The following static methods help create parameter filters to use with the `search()` method.

#### `search_fields(title=False, authors=False, series=False, year=False, publisher=False, isbn=False)`

Constructs a list of search field filters to be applied in a search. By default, no fields are filtered unless specified.

- **Parameters**:
  - **`title` (bool, optional)**: Filter by title field if `True`.
  - **`authors` (bool, optional)**: Filter by author field if `True`.
  - **`series` (bool, optional)**: Filter by series field if `True`.
  - **`year` (bool, optional)**: Filter by publication year if `True`.
  - **`publisher` (bool, optional)**: Filter by publisher field if `True`.
  - **`isbn` (bool, optional)**: Filter by ISBN field if `True`.

- **Returns**: A list of field filter strings to be used as the `search_by` parameter in the `search()` method.

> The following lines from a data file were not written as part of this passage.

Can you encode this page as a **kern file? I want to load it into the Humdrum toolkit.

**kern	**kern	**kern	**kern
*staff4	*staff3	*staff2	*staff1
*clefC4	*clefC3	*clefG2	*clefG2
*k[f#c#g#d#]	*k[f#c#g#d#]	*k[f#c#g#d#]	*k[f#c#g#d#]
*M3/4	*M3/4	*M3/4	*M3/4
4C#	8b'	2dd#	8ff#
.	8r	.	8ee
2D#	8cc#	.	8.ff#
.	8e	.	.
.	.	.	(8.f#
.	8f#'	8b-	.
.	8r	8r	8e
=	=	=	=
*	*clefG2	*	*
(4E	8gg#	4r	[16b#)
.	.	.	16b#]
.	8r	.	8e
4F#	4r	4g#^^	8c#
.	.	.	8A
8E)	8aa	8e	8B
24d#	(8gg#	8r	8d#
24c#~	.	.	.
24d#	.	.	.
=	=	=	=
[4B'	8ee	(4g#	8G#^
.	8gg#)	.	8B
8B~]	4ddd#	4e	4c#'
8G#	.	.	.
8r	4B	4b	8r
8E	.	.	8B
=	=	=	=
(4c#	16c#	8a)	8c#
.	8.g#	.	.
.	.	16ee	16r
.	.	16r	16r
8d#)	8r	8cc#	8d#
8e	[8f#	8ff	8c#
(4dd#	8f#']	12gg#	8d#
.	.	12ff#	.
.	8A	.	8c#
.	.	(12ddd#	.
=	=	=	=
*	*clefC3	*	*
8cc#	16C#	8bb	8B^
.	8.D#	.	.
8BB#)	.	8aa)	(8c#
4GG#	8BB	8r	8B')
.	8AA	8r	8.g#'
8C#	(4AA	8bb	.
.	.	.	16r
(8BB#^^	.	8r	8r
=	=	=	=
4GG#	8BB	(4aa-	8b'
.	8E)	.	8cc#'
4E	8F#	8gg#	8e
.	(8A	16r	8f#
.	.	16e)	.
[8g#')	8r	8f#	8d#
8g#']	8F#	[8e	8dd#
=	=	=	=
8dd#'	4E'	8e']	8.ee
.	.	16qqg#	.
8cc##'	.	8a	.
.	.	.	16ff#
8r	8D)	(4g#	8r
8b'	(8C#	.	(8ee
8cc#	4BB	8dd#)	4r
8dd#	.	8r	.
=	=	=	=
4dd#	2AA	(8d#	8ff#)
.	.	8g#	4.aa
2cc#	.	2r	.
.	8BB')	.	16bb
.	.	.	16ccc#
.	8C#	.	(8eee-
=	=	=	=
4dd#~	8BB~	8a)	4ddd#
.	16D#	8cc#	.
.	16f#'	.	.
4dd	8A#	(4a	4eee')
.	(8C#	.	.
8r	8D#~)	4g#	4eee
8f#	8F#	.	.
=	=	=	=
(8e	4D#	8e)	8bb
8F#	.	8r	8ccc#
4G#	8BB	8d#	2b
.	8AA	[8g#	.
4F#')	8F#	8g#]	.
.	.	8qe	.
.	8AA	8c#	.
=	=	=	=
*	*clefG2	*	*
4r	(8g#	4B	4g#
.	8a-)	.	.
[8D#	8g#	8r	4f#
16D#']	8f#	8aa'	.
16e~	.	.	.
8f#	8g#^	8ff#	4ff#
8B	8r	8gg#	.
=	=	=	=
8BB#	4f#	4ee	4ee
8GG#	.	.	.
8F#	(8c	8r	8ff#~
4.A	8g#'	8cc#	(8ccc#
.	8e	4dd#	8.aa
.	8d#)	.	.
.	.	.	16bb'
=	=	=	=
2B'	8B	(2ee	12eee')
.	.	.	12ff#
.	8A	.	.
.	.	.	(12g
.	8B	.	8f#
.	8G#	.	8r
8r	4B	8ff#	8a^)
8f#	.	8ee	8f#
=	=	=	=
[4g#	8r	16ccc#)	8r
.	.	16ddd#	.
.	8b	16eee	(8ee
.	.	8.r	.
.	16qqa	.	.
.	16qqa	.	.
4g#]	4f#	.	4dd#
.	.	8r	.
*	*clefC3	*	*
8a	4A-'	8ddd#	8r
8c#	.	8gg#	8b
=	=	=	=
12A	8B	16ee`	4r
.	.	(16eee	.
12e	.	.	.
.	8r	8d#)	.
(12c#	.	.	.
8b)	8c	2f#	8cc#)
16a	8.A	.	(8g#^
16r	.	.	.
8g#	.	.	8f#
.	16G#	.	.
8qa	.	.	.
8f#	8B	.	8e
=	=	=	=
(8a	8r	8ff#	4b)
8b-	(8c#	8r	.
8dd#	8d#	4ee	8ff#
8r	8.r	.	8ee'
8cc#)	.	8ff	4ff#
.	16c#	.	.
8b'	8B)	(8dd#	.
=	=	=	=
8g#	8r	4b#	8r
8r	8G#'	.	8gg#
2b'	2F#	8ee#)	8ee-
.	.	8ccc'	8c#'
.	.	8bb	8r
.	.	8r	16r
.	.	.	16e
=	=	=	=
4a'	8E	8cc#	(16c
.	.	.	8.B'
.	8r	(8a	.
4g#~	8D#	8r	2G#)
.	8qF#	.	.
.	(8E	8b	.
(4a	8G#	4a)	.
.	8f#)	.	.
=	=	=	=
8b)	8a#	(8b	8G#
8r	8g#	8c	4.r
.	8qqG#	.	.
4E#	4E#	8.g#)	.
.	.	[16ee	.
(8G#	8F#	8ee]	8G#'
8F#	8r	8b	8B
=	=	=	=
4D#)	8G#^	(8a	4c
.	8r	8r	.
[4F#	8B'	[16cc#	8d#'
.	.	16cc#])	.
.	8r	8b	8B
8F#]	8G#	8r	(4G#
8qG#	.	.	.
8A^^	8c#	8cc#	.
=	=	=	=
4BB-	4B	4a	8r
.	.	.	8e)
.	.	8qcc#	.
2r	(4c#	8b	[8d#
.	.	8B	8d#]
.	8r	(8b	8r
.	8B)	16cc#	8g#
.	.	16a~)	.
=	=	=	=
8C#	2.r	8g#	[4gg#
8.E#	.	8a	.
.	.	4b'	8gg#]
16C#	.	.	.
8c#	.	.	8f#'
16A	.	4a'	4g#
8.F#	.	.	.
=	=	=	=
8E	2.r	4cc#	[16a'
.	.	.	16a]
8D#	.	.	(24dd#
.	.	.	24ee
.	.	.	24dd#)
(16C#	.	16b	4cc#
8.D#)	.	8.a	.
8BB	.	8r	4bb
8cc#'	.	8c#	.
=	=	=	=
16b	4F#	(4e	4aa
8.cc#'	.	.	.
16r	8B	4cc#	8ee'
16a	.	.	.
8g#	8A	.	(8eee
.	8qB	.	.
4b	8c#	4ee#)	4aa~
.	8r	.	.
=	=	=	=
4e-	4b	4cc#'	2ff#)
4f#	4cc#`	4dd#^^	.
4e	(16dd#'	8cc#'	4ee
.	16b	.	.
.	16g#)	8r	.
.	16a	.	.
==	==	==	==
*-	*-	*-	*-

#### `search_categories(libgen=False, comics=False, fiction=False, scientific_articles=False, magazines=False, fiction_russian=False, standards=False)`

Constructs a list of category filters to use in a search, allowing for more specific results based on content type.

- **Parameters**:
  - **`libgen` (bool, optional)**: Include the general Library Genesis database if `True`.
  - **`comics` (bool, optional)**: Include comics in the search if `True`.
  - **`fiction` (bool, optional)**: Include fiction books in the search if `True`.
  - **`scientific_articles` (bool, optional)**: Include scientific articles in the search if `True`.
  - **`magazines` (bool, optional)**: Include magazines in the search if `True`.
  - **`fiction_russian` (bool, optional)**: Include Russian fiction if `True`.
  - **`standards` (bool, optional)**: Include standards and technical documents if `True`.

- **Returns**: A list of category filter strings to be used as the `categories` parameter in the `search()` method.

### Error Handling

The library logs and handles common errors to ensure stable scraping and session management, including:

- **Request Errors**: HTTP errors are caught and logged to prevent interruptions.
- **Parsing Errors**: Any errors during HTML parsing are logged, allowing the library to continue functioning without breaking.

## Contributing

Contributions are welcome! If you have suggestions for improving `researchme`, please submit a pull request or open an issue.

## License

`researchme` is licensed under the MIT License. See the [LICENSE](LICENSE) file for more details.